Data shown »

Content starts

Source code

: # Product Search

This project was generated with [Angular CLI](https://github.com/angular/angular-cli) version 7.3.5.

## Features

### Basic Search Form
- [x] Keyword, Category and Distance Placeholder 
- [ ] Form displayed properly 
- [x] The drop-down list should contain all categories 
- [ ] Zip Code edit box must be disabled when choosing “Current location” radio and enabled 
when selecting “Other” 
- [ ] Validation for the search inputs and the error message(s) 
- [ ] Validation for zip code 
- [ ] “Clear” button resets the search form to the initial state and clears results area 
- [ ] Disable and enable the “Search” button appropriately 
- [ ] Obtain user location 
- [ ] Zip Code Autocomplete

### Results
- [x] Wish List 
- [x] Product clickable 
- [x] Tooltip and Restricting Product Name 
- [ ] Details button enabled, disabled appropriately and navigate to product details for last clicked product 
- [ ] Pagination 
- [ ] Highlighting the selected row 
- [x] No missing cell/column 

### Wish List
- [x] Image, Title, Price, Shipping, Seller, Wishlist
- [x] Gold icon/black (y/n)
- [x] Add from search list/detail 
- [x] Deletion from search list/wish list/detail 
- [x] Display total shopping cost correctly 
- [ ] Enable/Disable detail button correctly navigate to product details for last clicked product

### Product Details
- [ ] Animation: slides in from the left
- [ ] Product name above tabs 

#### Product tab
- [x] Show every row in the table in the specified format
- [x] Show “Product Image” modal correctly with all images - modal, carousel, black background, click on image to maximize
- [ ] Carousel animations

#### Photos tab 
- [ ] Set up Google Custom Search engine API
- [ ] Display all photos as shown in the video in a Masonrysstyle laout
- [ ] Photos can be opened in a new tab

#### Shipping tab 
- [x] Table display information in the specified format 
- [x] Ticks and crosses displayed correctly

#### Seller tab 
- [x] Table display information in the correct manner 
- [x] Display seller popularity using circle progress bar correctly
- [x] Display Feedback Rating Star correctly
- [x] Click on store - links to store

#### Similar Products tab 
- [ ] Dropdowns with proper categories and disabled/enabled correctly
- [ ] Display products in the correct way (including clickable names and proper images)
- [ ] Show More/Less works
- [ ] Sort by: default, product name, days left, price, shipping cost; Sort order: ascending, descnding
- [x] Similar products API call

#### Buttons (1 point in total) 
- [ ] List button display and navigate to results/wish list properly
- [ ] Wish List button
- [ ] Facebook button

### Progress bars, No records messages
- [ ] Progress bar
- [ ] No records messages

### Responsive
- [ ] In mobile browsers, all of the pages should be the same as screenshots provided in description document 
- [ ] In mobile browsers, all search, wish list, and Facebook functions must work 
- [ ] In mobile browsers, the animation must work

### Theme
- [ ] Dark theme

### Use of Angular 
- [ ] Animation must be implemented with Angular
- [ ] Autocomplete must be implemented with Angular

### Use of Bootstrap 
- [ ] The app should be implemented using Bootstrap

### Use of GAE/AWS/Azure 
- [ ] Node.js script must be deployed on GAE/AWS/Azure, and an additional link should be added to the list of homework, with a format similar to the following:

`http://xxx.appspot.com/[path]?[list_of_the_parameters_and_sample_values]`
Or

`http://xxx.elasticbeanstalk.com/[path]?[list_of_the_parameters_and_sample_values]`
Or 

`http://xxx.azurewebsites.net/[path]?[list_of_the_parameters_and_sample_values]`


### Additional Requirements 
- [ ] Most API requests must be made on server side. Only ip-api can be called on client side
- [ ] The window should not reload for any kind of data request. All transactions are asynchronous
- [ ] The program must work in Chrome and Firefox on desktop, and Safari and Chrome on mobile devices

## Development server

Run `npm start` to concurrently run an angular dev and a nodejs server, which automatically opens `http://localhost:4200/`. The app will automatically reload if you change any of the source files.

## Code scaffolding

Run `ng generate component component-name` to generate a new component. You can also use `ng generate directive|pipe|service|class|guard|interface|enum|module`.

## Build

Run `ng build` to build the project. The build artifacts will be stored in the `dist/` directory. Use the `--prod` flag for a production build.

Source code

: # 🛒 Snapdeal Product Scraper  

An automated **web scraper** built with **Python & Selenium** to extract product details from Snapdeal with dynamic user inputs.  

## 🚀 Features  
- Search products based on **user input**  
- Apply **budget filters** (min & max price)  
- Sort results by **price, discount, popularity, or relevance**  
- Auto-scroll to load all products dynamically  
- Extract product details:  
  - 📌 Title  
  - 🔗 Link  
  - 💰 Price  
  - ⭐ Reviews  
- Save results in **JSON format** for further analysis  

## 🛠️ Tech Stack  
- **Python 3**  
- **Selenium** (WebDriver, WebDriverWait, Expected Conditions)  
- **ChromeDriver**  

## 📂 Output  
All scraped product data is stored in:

Content ends

Exercise goal » Write each record out again exactly.

Response area »
Source code

: # Product Search

This project was generated with [Angular CLI](https://github.com/angular/angular-cli) version 7.3.5.

## Features

### Basic Search Form
- [x] Keyword, Category and Distance Placeholder 
- [ ] Form displayed properly 
- [x] The drop-down list should contain all categories 
- [ ] Zip Code edit box must be disabled when choosing “Current location” radio and enabled 
when selecting “Other” 
- [ ] Validation for the search inputs and the error message(s) 
- [ ] Validation for zip code 
- [ ] “Clear” button resets the search form to the initial state and clears results area 
- [ ] Disable and enable the “Search” button appropriately 
- [ ] Obtain user location 
- [ ] Zip Code Autocomplete

### Results
- [x] Wish List 
- [x] Product clickable 
- [x] Tooltip and Restricting Product Name 
- [ ] Details button enabled, disabled appropriately and navigate to product details for last clicked product 
- [ ] Pagination 
- [ ] Highlighting the selected row 
- [x] No missing cell/column 

### Wish List
- [x] Image, Title, Price, Shipping, Seller, Wishlist
- [x] Gold icon/black (y/n)
- [x] Add from search list/detail 
- [x] Deletion from search list/wish list/detail 
- [x] Display total shopping cost correctly 
- [ ] Enable/Disable detail button correctly navigate to product details for last clicked product

### Product Details
- [ ] Animation: slides in from the left
- [ ] Product name above tabs 

#### Product tab
- [x] Show every row in the table in the specified format
- [x] Show “Product Image” modal correctly with all images - modal, carousel, black background, click on image to maximize
- [ ] Carousel animations

#### Photos tab 
- [ ] Set up Google Custom Search engine API
- [ ] Display all photos as shown in the video in a Masonrysstyle laout
- [ ] Photos can be opened in a new tab

#### Shipping tab 
- [x] Table display information in the specified format 
- [x] Ticks and crosses displayed correctly

#### Seller tab 
- [x] Table display information in the correct manner 
- [x] Display seller popularity using circle progress bar correctly
- [x] Display Feedback Rating Star correctly
- [x] Click on store - links to store

#### Similar Products tab 
- [ ] Dropdowns with proper categories and disabled/enabled correctly
- [ ] Display products in the correct way (including clickable names and proper images)
- [ ] Show More/Less works
- [ ] Sort by: default, product name, days left, price, shipping cost; Sort order: ascending, descnding
- [x] Similar products API call

#### Buttons (1 point in total) 
- [ ] List button display and navigate to results/wish list properly
- [ ] Wish List button
- [ ] Facebook button

### Progress bars, No records messages
- [ ] Progress bar
- [ ] No records messages

### Responsive
- [ ] In mobile browsers, all of the pages should be the same as screenshots provided in description document 
- [ ] In mobile browsers, all search, wish list, and Facebook functions must work 
- [ ] In mobile browsers, the animation must work

### Theme
- [ ] Dark theme

### Use of Angular 
- [ ] Animation must be implemented with Angular
- [ ] Autocomplete must be implemented with Angular

### Use of Bootstrap 
- [ ] The app should be implemented using Bootstrap

### Use of GAE/AWS/Azure 
- [ ] Node.js script must be deployed on GAE/AWS/Azure, and an additional link should be added to the list of homework, with a format similar to the following:

`http://xxx.appspot.com/[path]?[list_of_the_parameters_and_sample_values]`
Or

`http://xxx.elasticbeanstalk.com/[path]?[list_of_the_parameters_and_sample_values]`
Or 

`http://xxx.azurewebsites.net/[path]?[list_of_the_parameters_and_sample_values]`


### Additional Requirements 
- [ ] Most API requests must be made on server side. Only ip-api can be called on client side
- [ ] The window should not reload for any kind of data request. All transactions are asynchronous
- [ ] The program must work in Chrome and Firefox on desktop, and Safari and Chrome on mobile devices

## Development server

Run `npm start` to concurrently run an angular dev and a nodejs server, which automatically opens `http://localhost:4200/`. The app will automatically reload if you change any of the source files.

## Code scaffolding

Run `ng generate component component-name` to generate a new component. You can also use `ng generate directive|pipe|service|class|guard|interface|enum|module`.

## Build

Run `ng build` to build the project. The build artifacts will be stored in the `dist/` directory. Use the `--prod` flag for a production build.

Source code

: # 🛒 Snapdeal Product Scraper  

An automated **web scraper** built with **Python & Selenium** to extract product details from Snapdeal with dynamic user inputs.  

## 🚀 Features  
- Search products based on **user input**  
- Apply **budget filters** (min & max price)  
- Sort results by **price, discount, popularity, or relevance**  
- Auto-scroll to load all products dynamically  
- Extract product details:  
  - 📌 Title  
  - 🔗 Link  
  - 💰 Price  
  - ⭐ Reviews  
- Save results in **JSON format** for further analysis  

## 🛠️ Tech Stack  
- **Python 3**  
- **Selenium** (WebDriver, WebDriverWait, Expected Conditions)  
- **ChromeDriver**  

## 📂 Output  
All scraped product data is stored in:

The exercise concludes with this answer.